OpenAI CEO'su Sam Altman'ın ani işten çıkarılması ve hemen ardından göreve geri dönmesi olayında görüldüğü gibi, yapay zekayı çevreleyen anlatı şu anda kıyamet senaryoları ve ütopya vizyonları arasında dini metinlere daha yakın bir eğilim gösteriyor. Bu karmaşanın ortasında, yapay zeka sohbet robotlarıyla evlenen insanların hikayeleri, tersine, insan ilişkilerine duyulan son derece insani bir umudu ve mütevazı bir çabayı gözler önüne seriyor.

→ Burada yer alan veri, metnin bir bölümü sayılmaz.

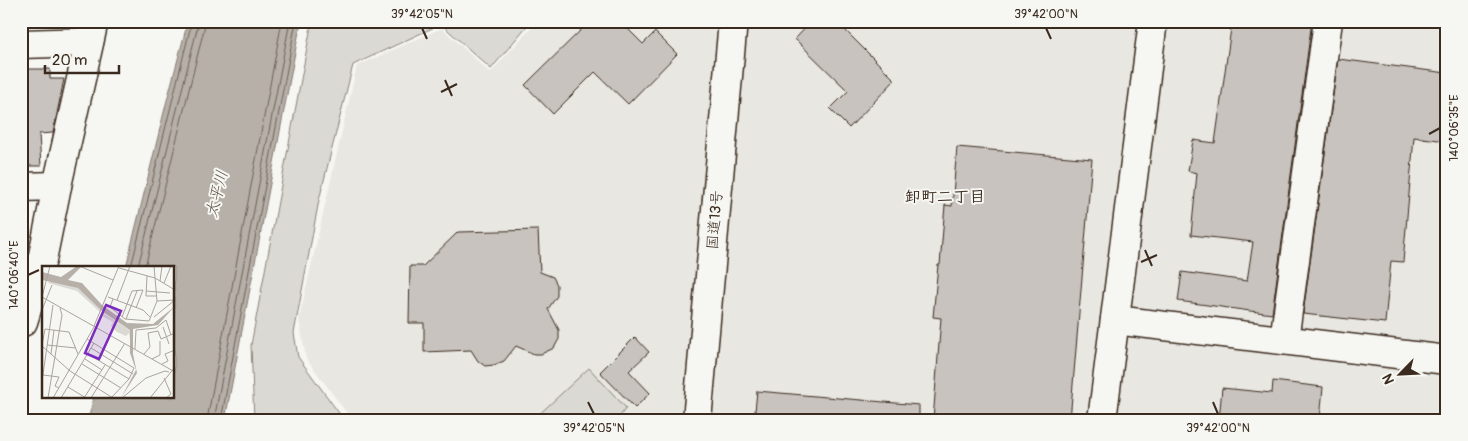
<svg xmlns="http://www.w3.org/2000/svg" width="1468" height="441" font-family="Pangolin,'Klee One',sans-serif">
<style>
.built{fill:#e8e7e2}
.green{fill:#dad9d3;stroke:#8a8278}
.water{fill:#b6b0a9;stroke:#857a71}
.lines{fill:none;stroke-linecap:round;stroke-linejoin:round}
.shore{stroke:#6c6056;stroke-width:1}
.building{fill:#c8c3be;stroke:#3b2a1e}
.minor-casing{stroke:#3b2a1e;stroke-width:31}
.highway-casing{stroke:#3b2a1e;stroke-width:31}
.minor{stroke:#f6f6f2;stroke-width:28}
.highway{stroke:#f6f6f2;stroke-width:28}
.ticks{fill:none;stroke:#3b2a1e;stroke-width:2}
.labels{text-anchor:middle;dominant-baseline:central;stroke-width:4;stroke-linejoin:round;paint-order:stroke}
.street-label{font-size:15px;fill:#3b2a1e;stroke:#f6f6f2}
.water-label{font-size:16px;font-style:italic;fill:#605248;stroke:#f6f6f2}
.neighbourhood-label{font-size:16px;font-weight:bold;fill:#3b2a1e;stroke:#f6f6f2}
.inset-road{fill:none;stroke:#aba49d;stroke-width:1}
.view{fill:#7b2cbf;fill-opacity:0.15;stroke:#7b2cbf;stroke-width:2.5}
.inset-edge{fill:none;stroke:#3b2a1e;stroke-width:2.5}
.neatline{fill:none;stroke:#3b2a1e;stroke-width:2}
.ticks-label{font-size:12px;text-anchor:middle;fill:#3b2a1e}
</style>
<rect width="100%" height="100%" fill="#f6f6f2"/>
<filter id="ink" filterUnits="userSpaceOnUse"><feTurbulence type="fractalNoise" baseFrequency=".02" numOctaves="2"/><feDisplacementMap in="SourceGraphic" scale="10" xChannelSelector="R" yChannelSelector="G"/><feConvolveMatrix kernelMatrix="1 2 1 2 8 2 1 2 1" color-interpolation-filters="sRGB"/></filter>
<g filter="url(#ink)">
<!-- built -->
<polygon class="built" points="537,21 1447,21 1447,420 352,420 306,358 299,319 357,66 442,28 490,73"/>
<!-- green -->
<g class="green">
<polygon points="312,21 531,21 491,69 441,24 353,65 319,200 294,333 298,357 344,420 254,420 251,345"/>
<polygon points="589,368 626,408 617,420 533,420"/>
</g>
<!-- water -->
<polygon class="water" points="188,21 301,21 225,420 88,420 94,397 174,397 174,267 126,267 166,104"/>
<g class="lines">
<!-- shore -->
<g class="shore">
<polyline points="131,267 192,21"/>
<polyline points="138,267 199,21"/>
<polyline points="145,267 206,21"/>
<polyline points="207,420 282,21"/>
<polyline points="214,420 290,21"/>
<polyline points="221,420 296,21"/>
</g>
</g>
<!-- building -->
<g class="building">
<polygon points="590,21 620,21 643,44 655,32 677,54 628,104 595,72 553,114 525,85"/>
<polygon points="812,21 836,21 895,80 849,128 830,109 848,91 795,39"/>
<polygon points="1232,21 1312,21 1272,314 1178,301 1182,272 1247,281 1253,242 1191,235 1197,173 1188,171 1193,140 1215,143"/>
<polygon points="1338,59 1447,73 1447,141 1414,137 1403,262 1391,261 1385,323 1303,314"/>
<polygon points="21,69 50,69 50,79 64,79 53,133 39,134 41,166 21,166"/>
<polygon points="957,147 1092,159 1070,420 933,420 941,318 933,317 938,265 940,265 945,205 952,206"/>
<polygon points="538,230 540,272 553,277 557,285 557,296 548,309 559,330 559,339 554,348 541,354 534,354 516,346 504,361 494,365 485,366 478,361 471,350 424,352 424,323 409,323 410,266 423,266 458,232"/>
<polygon points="635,337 649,352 629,371 650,393 635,408 600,372"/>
<polygon points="1273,381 1323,387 1320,420 1219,420 1222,388 1272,393"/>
<polygon points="757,391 919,405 919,420 764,420 755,411"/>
</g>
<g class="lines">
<!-- minor casing -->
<g class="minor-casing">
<g id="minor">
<polyline points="21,44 89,42"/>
<polyline points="21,187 57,186"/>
<polyline points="1115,320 1447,360"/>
<polyline points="21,322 23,322 42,260 57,186 94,21"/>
<polyline points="1284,340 1328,21"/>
<polyline points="1102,420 1153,21"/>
</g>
</g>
<!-- highway casing -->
<g class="highway-casing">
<polyline id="highway" points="697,420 733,21"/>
</g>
<!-- minor -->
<use href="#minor" class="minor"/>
<!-- highway -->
<use href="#highway" class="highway"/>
</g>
</g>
<!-- ticks -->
<path class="ticks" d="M422,28L427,39M1046,28L1051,39M445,80L452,96M441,92L457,84M1429,134L1440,128M1145,250L1152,266M1141,262L1157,255M28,275L39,270M588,402L594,414M1213,402L1218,414"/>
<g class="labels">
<!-- street labels -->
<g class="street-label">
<text transform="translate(715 220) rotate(-85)">国道13号</text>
</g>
<!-- water labels -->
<g class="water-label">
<text transform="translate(217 194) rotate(-76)">太平川</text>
</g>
<!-- neighbourhood labels -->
<g class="neighbourhood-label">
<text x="945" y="197">卸町二丁目</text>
</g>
</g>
<!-- overview -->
<g transform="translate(42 266)">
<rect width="132" height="132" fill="#f6f6f2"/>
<path d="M8,15L37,22L59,44L58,46L35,25L6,17ZM61,47L88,64L91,76L89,80L87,67L84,70L75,66L69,60L71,56L60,50Z" fill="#dad9d3"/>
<path d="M35,0H40L26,14L40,17L60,39L85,57L111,58L132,41L116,59L91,63V88L95,107L79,132L94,104L88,87V64L61,46L36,22L0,14V6L19,11Z" fill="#b6b0a9"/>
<path class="inset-road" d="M37,0L71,14M77,2L113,12L133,24M105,10L104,30H114M118,15L120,0M122,17L129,0M104,25L128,27M0,31L8,0M0,31L133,106M66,31L101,44L108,51M71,33L68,41L83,53L107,55L115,35L112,0M75,34L88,0M115,35L133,34M0,44L10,19M80,51L90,25L101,24L94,42M112,51L133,34M84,53L95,25M52,60L77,0M121,61L127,78M45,73L92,102L87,113L69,132M0,79L3,63L27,66L36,88M5,79L34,82M0,80L28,105L71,132M49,82L91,108M93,83L94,64L114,62L124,54L129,69M9,88L12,64M46,88L87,113M102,88L108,81L106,67L116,65L119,73L133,67M43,93L60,104M110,93L118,89V75M40,98L79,122M120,98L126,95L123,88L133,84M1,109L17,111L13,120L17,122M122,112L129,128L124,132M0,115L11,39M26,121L44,132M6,132L20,49L18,42M11,132L52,61M19,132L52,77M42,132L63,99M49,132L83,77M80,132L104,112L123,105L127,106M108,132L133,101"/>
<path class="view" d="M64,39L79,45L57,93L43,87Z"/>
<rect width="132" height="132" class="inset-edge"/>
</g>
<!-- margin -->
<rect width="1468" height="441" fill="none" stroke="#f6f6f2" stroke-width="55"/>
<!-- north arrow -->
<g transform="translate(1400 374) rotate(246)" stroke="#f6f6f2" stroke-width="4" paint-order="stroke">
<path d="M0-4L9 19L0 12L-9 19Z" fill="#3b2a1e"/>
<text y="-8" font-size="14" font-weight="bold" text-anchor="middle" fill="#3b2a1e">N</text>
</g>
<!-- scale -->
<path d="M45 65v8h74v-8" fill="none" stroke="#3b2a1e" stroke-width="2.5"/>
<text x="52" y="65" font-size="15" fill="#3b2a1e" stroke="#f6f6f2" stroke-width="4" paint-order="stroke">20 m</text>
<rect x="28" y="28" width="1412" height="386" class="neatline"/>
<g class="ticks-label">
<text x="422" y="18">39°42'05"N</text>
<text x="1046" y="18">39°42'00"N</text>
<text transform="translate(1454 128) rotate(-90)" y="4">140°06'35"E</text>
<text transform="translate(14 275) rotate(-90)" y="4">140°06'40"E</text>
<text x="594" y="432">39°42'05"N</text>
<text x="1218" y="432">39°42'00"N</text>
</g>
</svg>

Sonsuzca bağlantılı bir dünyada giderek daha fazla yalnızlaştığımız bir gerçeklikle karşı karşıyayız. Bu nedenle, daha insani dokunuşun ve bağlantının önemini hatırlamamız gerekiyor. Gelecekteki odak noktamız, teknolojinin insani teması değiştirmekten ziyade tamamlayıcı hale gelmesi olmalıdır. Birbirimize karşı özen ve saygı duyduğumuzu, karşımızdakine olan nezaket duygumuzu bedenlerimiz aracılığıyla iletebileceğimiz fırsatlar olduğunu, şu anda bakmakta olduğunuz ekranın içindeki yapay zeka sohbet robotuyla olan etkileşiminiz aracılığıyla yeniden fark etmeniz nasıl olurdu?